According to CRP, its plans to mine rock phosphate from the Pacific seabed are environmentally supported by the fact that sourcing the fertiliser mineral in this way will involve a smaller carbon footprint than the present arrangement of importing phosphate into New Zealand from Morocco.

It also argues that meticulous vetting of the impacts of mining the seabed have ensured that the negative effects of CRP’s activity will be minimal.

“Our proposed mining operations are subject to a rigorous environmental evaluation and monitoring process. These cost millions of dollars, require years of research, consultation and official process, and involve full public scrutiny.
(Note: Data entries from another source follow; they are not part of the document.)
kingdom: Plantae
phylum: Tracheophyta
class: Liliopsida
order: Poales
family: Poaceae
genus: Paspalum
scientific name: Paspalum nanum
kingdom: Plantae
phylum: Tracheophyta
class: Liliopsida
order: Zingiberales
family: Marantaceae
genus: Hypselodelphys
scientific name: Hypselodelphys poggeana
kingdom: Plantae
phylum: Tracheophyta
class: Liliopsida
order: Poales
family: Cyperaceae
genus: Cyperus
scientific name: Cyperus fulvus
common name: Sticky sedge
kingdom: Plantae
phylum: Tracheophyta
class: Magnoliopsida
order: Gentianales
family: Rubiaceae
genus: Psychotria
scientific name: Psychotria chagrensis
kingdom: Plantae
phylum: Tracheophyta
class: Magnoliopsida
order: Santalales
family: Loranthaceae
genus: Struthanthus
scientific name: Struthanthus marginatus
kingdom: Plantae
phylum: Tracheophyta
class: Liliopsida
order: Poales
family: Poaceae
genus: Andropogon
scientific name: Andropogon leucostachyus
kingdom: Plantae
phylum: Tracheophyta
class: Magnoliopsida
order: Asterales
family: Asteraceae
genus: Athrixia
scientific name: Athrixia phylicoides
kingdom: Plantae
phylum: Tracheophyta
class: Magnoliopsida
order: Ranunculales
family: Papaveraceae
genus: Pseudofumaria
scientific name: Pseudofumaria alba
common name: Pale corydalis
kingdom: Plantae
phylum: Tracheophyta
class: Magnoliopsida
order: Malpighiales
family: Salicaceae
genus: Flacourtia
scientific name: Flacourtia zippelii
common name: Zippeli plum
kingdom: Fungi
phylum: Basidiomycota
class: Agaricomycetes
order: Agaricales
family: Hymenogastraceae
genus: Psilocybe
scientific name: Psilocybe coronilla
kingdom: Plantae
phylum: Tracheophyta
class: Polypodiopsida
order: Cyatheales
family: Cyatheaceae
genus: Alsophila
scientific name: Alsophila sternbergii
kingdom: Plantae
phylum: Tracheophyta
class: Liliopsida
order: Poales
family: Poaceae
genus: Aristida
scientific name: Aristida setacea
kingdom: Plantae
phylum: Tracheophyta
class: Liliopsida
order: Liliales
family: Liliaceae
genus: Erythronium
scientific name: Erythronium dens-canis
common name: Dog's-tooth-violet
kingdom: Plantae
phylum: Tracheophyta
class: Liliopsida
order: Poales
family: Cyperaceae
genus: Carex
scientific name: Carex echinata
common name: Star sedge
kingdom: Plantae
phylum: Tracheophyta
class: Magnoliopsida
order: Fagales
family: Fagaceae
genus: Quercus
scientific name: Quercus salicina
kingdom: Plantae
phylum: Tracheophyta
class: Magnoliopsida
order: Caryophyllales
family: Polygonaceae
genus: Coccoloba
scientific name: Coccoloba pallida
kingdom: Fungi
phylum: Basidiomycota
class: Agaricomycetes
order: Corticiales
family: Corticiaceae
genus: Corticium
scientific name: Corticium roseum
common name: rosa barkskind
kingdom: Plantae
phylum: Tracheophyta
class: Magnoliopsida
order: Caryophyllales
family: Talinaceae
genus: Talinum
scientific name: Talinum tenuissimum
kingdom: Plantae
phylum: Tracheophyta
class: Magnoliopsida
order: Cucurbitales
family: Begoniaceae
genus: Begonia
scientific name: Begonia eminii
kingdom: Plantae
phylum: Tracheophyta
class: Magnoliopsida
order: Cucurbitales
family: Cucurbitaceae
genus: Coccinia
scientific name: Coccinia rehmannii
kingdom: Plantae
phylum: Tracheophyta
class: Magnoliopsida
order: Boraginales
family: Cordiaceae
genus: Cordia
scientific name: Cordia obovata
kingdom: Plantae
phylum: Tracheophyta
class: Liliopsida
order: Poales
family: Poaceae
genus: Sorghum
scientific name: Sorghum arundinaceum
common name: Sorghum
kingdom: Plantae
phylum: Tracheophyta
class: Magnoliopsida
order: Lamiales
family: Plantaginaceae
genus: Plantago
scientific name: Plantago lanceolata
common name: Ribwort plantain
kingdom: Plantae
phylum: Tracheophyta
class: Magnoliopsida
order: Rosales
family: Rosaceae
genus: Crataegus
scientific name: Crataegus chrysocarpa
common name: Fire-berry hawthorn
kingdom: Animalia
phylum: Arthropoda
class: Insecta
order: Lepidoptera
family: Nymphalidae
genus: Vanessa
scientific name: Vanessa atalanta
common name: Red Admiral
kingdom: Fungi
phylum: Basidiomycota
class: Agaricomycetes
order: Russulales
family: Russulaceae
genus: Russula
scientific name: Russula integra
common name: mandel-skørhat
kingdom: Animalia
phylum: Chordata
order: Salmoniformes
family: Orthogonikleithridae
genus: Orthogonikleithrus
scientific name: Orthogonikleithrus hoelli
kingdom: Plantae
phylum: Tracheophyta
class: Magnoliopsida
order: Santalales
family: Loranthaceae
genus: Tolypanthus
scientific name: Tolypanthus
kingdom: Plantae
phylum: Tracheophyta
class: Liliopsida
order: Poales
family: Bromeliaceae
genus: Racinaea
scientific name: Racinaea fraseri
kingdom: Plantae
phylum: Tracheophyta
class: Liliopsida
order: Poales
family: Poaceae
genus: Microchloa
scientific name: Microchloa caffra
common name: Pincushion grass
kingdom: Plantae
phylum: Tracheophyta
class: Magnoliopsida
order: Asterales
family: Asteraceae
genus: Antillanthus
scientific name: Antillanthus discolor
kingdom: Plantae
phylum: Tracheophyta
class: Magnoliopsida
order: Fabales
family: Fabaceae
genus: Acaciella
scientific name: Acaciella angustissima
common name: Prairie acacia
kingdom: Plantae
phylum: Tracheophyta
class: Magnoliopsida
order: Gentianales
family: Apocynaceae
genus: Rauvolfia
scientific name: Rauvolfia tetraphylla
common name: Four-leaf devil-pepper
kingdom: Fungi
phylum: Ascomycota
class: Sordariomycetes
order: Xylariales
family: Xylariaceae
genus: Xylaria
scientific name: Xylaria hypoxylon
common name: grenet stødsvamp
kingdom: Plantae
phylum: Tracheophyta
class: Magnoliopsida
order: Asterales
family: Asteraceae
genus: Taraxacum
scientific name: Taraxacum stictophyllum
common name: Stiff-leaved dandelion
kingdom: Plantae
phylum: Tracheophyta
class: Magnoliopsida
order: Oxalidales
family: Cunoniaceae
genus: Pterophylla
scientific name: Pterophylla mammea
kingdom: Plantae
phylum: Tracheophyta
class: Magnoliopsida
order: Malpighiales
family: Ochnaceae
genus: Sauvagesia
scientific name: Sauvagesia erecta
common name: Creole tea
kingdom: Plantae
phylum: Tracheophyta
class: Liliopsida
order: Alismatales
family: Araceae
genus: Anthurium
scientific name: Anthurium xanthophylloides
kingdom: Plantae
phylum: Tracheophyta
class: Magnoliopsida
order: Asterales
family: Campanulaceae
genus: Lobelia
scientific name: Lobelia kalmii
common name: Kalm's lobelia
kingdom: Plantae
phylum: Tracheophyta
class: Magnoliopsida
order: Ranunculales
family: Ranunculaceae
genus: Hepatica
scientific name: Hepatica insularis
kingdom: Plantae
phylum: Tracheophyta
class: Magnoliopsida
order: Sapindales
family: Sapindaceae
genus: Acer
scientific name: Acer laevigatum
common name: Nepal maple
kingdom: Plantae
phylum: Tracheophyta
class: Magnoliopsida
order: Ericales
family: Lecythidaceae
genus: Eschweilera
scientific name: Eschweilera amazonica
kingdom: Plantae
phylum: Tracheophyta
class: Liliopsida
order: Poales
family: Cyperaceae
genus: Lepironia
We have confidence this process will result in a mining plan that will minimise the environmental impact of our operations,” CRP said in November.

CRP is yet to receive a Marine Consent for the Chatham Rise project in accordance with New Zealand’s Exclusive Economic Zone and Continental Shelf (Environmental Effects) Act 2012, which it intends to apply for early this year.

Permitting aside, CRP may also face headwinds in the form of organised opposition to deep sea mining.

Global environmental action group, Greenpeace, has been vocal about its concerns regarding the Chatham Rise project.

“It is almost certain that both the removal and processing of the seabed material, and the subsequent discharge of the unwanted material, will impact upon the mining site and surrounding/downstream marine habitats and species,” the group told IM.

“This means that the phosphate nodules come with quite a big carbon footprint of their own,” it added.